Remind the other person

There is nothing wrong with reminding the other person about his or her responsibilities and what you think is best. However, learn to accept the fact that your significant other may not fulfill his or her responsibilities (ex. “to forgive”) the way you do. Feel free to discuss and offer suggestions on how the other person might be able to fulfill the responsibility. Feel free to express your frustrations and emotions freely, but acknowledge them as a problem taking place within yourself, and you’ll be okay.

Encourage the other person

By being a listener who values the feelings, expressions, emotions, and activities of others! One who looks the other person in the eye, communicates with CARE, and throws out expectations of response, but takes responsibility for his or her own thoughts, feelings, and desires, is learning the language of relationships. If another can’t communicate like this– model it. Some things are caught, not taught.

Review: We have examined over the last four weeks some key relationship principles:

  1. Relational grace moves toward others in connection.
    To relate with someone else is to transparently narrate your life to them and to warmly and lovingly receive the narration of their life to you (thoughts, feelings, desires, etc.).
  2. Relational grace stops blaming others for problems within.
    Disconnection occurs when there is both inner pain and self-absorption, so to “reset” a relationship, you say, “You are neither the source or solution for the pain or trouble in me,” as well as “I am neither the source or solution for the pain or trouble in you.”
  3. Relational grace looks to Christ as the Source of real life.
    When there is contentment with Jesus as one’s Source of life, in-to-me-you-see (intimacy) becomes the characteristic of real, healthy relationships with appropriate boundaries.
  4. Relational grace communicates with care to others.
    When emotions take over, and the reset button is hit, you learn to communicate with care. In essence, “the other person” in your relationship becomes your focus, in that you always do what is right and best for “the other person” (I Corinthians 13).

Some might be saying, “But what about forgiveness?” I can’t move forward in relationship until I can forgive the other person for what they’ve done to me. Consider something: When God forgives you, is it because you’ve “hurt him?” No. You’ve crossed a boundary that He’s established for your good. God freely forgives when there’s repentance for crossing His boundary because He’s already satisfied within Himself!

We’ll conclude this morning by examining the fifth and final principle of relating well with one another. “We love Him because He first loved us” (I John 4:19). “Love one another as I have loved you” (John 15:12).

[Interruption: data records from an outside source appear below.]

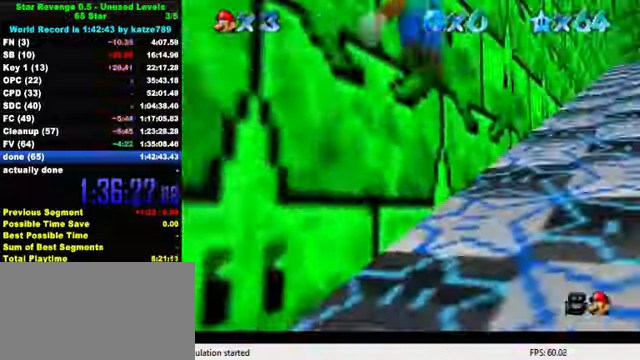
Gameplay with keyboard; each line is a JSON object with the keys held at the frame after it. "events" lists presses ("down") and releases ("up") of "a", "c", "ctrl", "d", "down", "left", "return", "right", "s", "shift", "up", "w", "x" and "y" between this image and that frame as [ms after this image, input, new state], when the widget could be followed in between. No other keys are recorded. Mouse input is not recorded.
{"keys": ["up"], "events": [[66, "right", "up"], [267, "ctrl", "down"], [334, "shift", "down"], [500, "ctrl", "up"], [500, "shift", "up"]]}
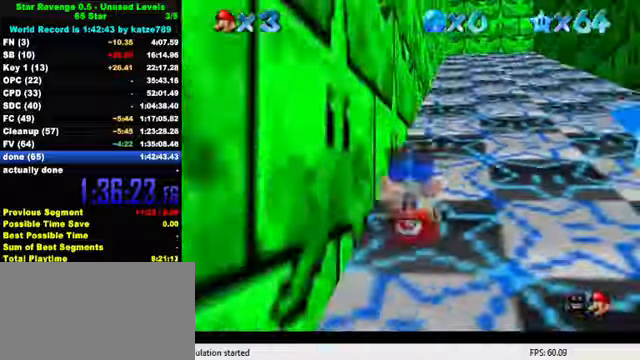
{"keys": ["up"], "events": [[200, "ctrl", "down"], [200, "shift", "down"], [334, "ctrl", "up"], [334, "shift", "up"]]}
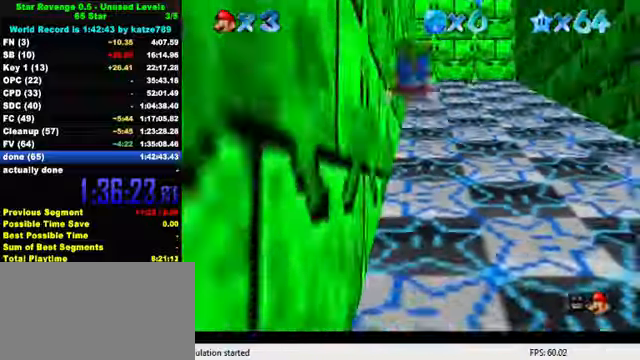
{"keys": ["up"], "events": [[300, "ctrl", "down"], [334, "shift", "down"], [500, "ctrl", "up"], [500, "shift", "up"]]}
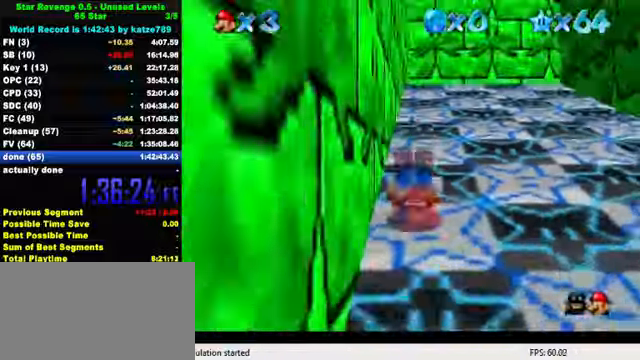
{"keys": ["up"], "events": [[167, "right", "down"], [234, "shift", "down"], [267, "right", "up"], [300, "shift", "up"], [367, "ctrl", "down"], [500, "ctrl", "up"]]}
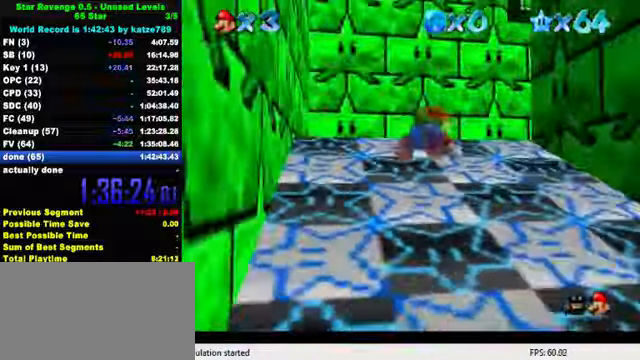
{"keys": ["up"], "events": [[34, "right", "down"], [100, "ctrl", "down"], [100, "right", "up"], [167, "shift", "down"], [200, "right", "down"], [234, "ctrl", "up"], [300, "shift", "up"], [334, "right", "up"]]}
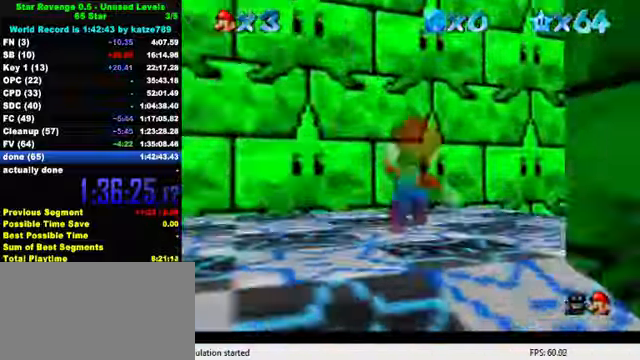
{"keys": ["down", "left", "shift"], "events": [[34, "right", "down"], [100, "up", "up"], [200, "down", "down"], [234, "right", "up"], [234, "shift", "down"], [267, "shift", "up"], [334, "shift", "down"], [400, "left", "down"], [434, "down", "up"], [500, "down", "down"]]}
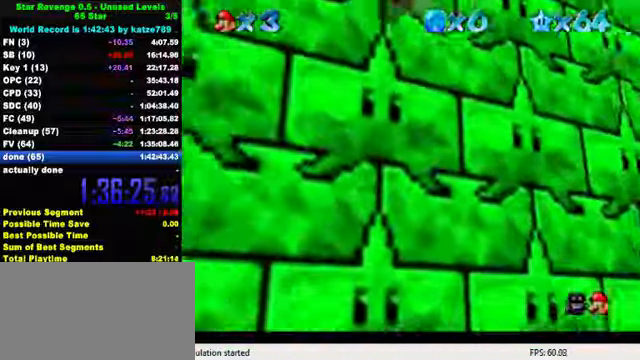
{"keys": ["a", "right", "s"], "events": [[34, "y", "down"], [67, "left", "up"], [67, "shift", "up"], [100, "shift", "down"], [134, "right", "down"], [200, "down", "up"], [234, "shift", "up"], [234, "y", "up"], [300, "up", "down"], [434, "a", "down"], [434, "s", "down"], [500, "up", "up"]]}
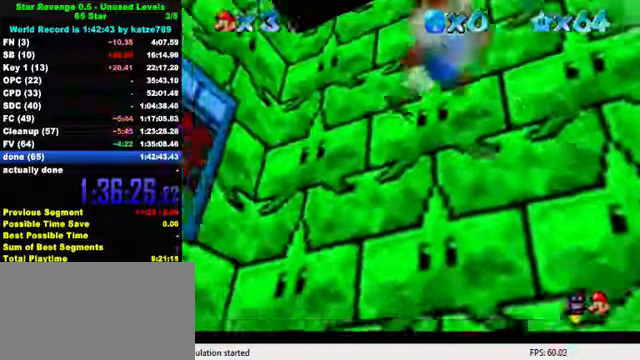
{"keys": [], "events": [[100, "a", "up"], [100, "s", "up"], [167, "down", "down"], [200, "a", "down"], [334, "down", "up"], [334, "right", "up"], [367, "a", "up"]]}
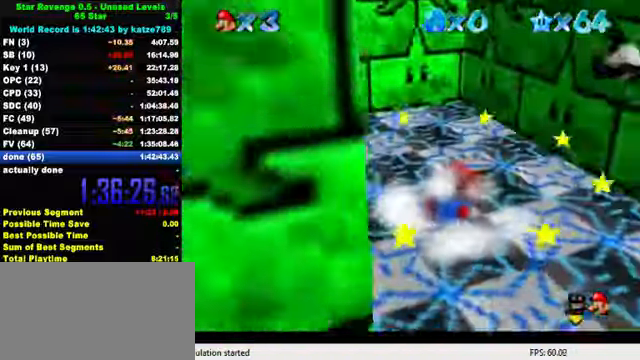
{"keys": ["down", "right"], "events": [[134, "shift", "down"], [167, "ctrl", "down"], [167, "right", "down"], [200, "down", "down"], [300, "ctrl", "up"], [300, "shift", "up"]]}
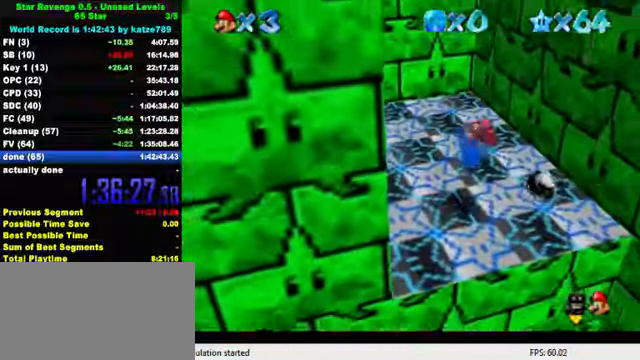
{"keys": ["down", "right"], "events": [[134, "down", "up"], [134, "right", "up"], [334, "down", "down"], [334, "right", "down"]]}
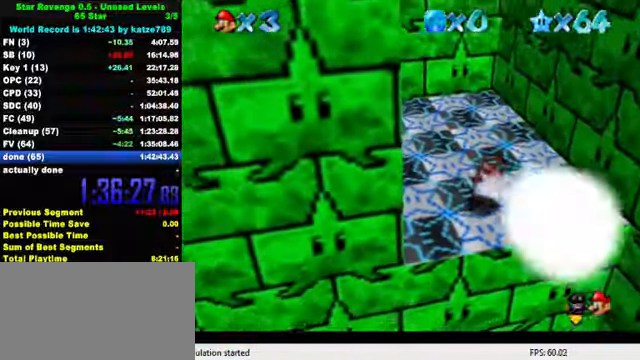
{"keys": ["right", "up"], "events": [[100, "down", "up"], [267, "up", "down"]]}
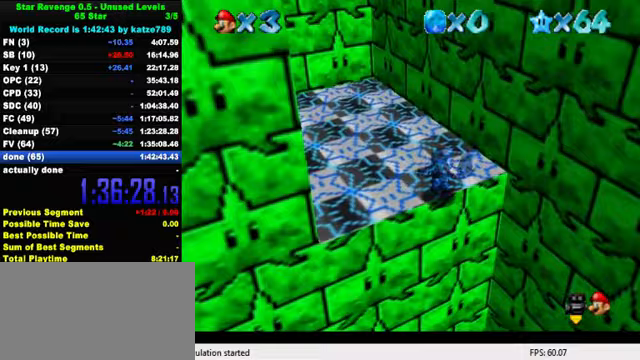
{"keys": ["left", "up"], "events": [[233, "right", "up"], [467, "left", "down"]]}
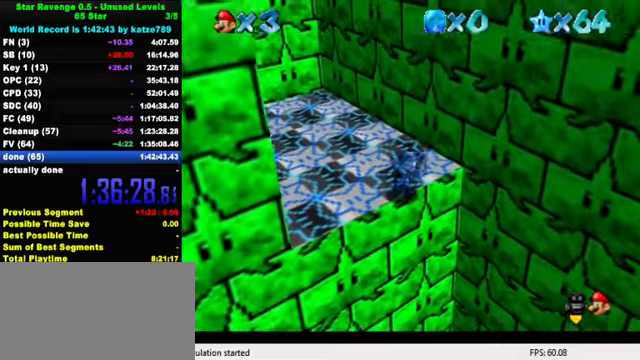
{"keys": ["up"], "events": [[100, "left", "up"], [233, "right", "down"], [333, "right", "up"]]}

This principle is called “The Power of One.”

In a curse-filled relationship, two people fight for the fulfillment they are seeking.
In a grace-filled relationship, two people give freedom from the fulfillment they possess.

In a curse-filled relationship, two people determine to dominate for the sake of lust.
In a grace-filled relationship, two people strive to serve for the sake of love.

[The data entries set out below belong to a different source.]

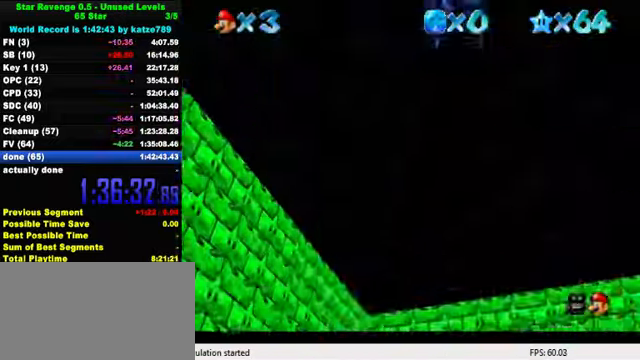
{"keys": ["up"], "events": [[300, "right", "down"], [367, "right", "up"]]}
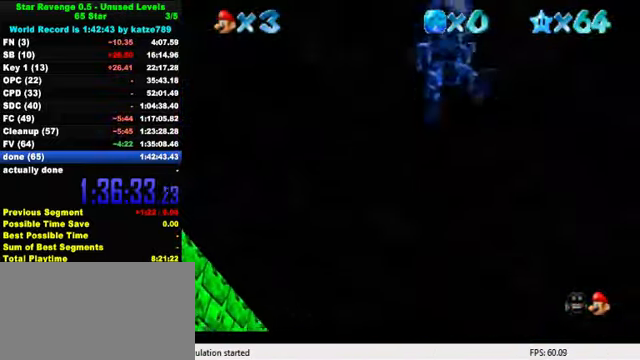
{"keys": ["up"], "events": []}
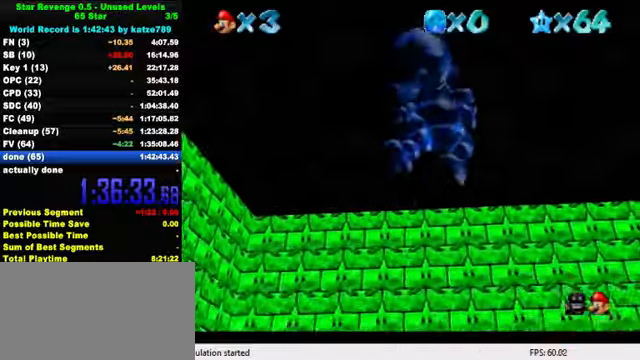
{"keys": ["up"], "events": []}
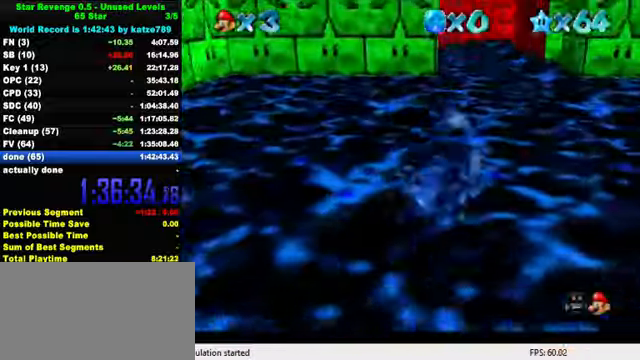
{"keys": ["up"], "events": []}
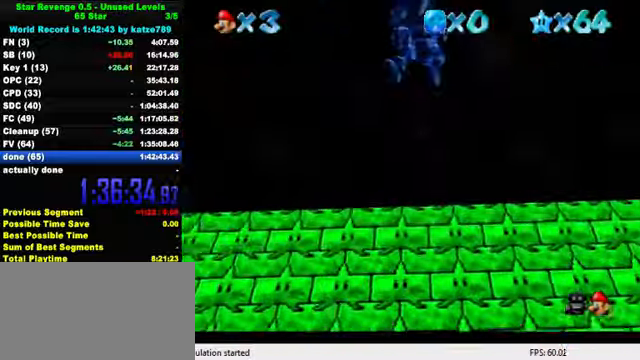
{"keys": ["up"], "events": []}
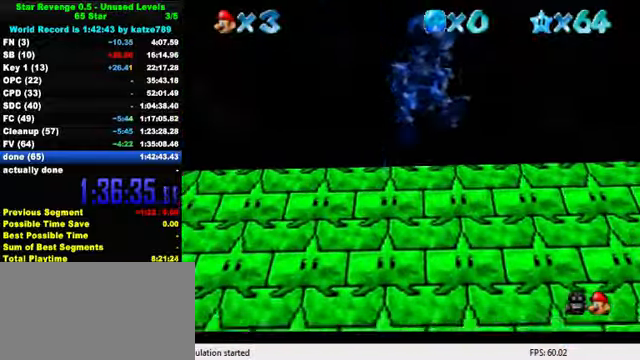
{"keys": ["a", "up"], "events": [[366, "a", "down"], [366, "s", "down"], [500, "s", "up"]]}
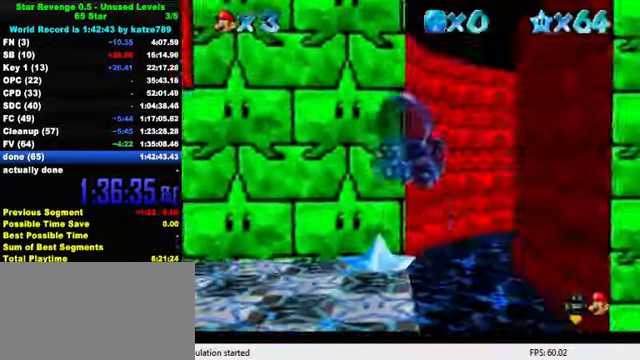
{"keys": ["left", "up"], "events": [[33, "a", "up"], [33, "right", "down"], [266, "right", "up"], [400, "left", "down"]]}
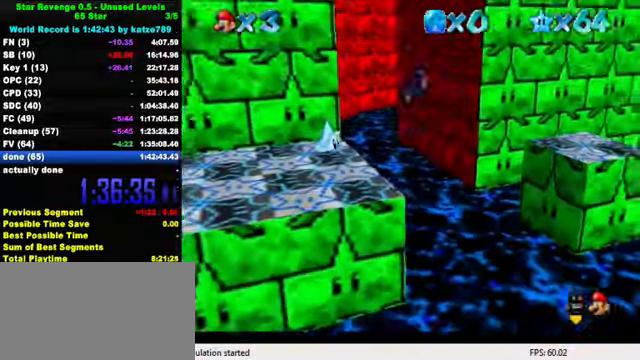
{"keys": ["up"], "events": [[33, "left", "up"]]}
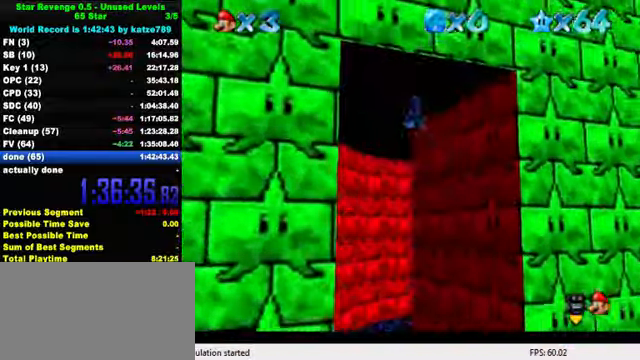
{"keys": ["up"], "events": [[233, "w", "down"], [366, "w", "up"]]}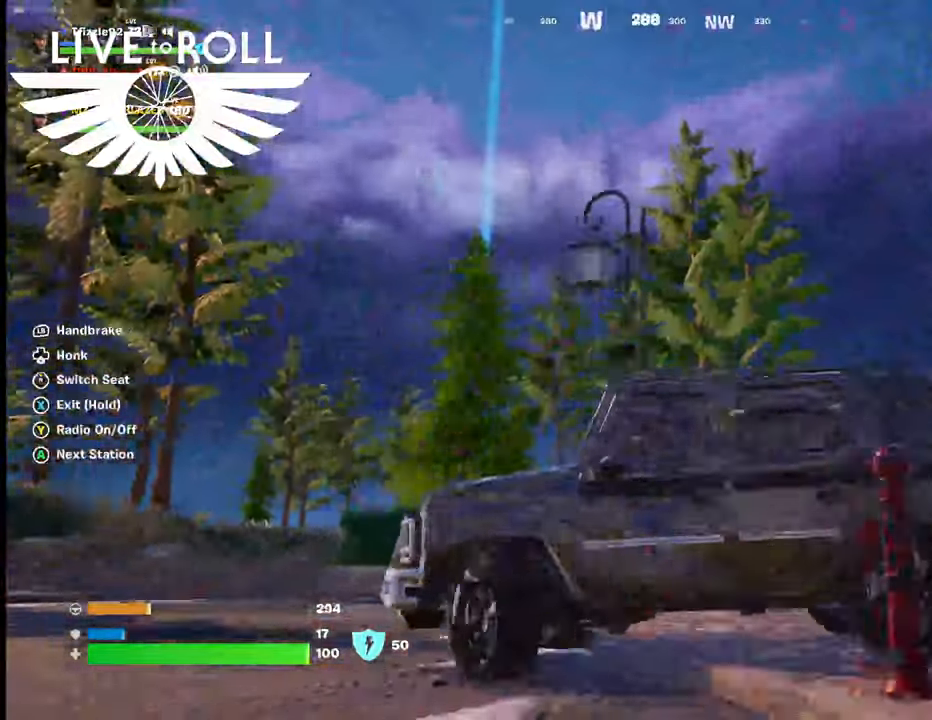
Gameplay with a controller (Xbox layout); each line is a JSON object with the inputs held at the frame after it. "events" lists button and stick changes between this image and that frame as [ms after this image, input, new state], when the widget could be followed in between.
{"buttons": [], "left_stick": "up-right", "right_stick": "right", "events": [[67, "left_stick", "up-right"], [467, "right_stick", "right"]]}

In a curse-filled relationship, two people with disappointment in each other leave a relationship.
In a grace-filled relationship, two people with enjoyment independent of each other stay in relationship.

How does a relationship become grace-filled? It takes the power of real, genuine love in just one person. “We love Him because He first loved us” (I John 4:19).

The Bible declares and we believe and teach that God's love in Christ is so captivating, so alluring, so charming, so dazzling, so enthralling, so mesmerizing, so spellbinding ("good spell"), so magnetizing, so enrapturing, so gripping, so compelling, so hypnotizing, and so fully and absolutely "sweep me off my feet" enamoring that I could not, would not and must not refuse relationship with God. That’s love. And if you and I ever grasp that Jesus calls us to love others like He loves us, we begin to experience the Power of One. By Gods’ grace let’s make the choice to trust Christ’s love, set relational boundaries, and really live!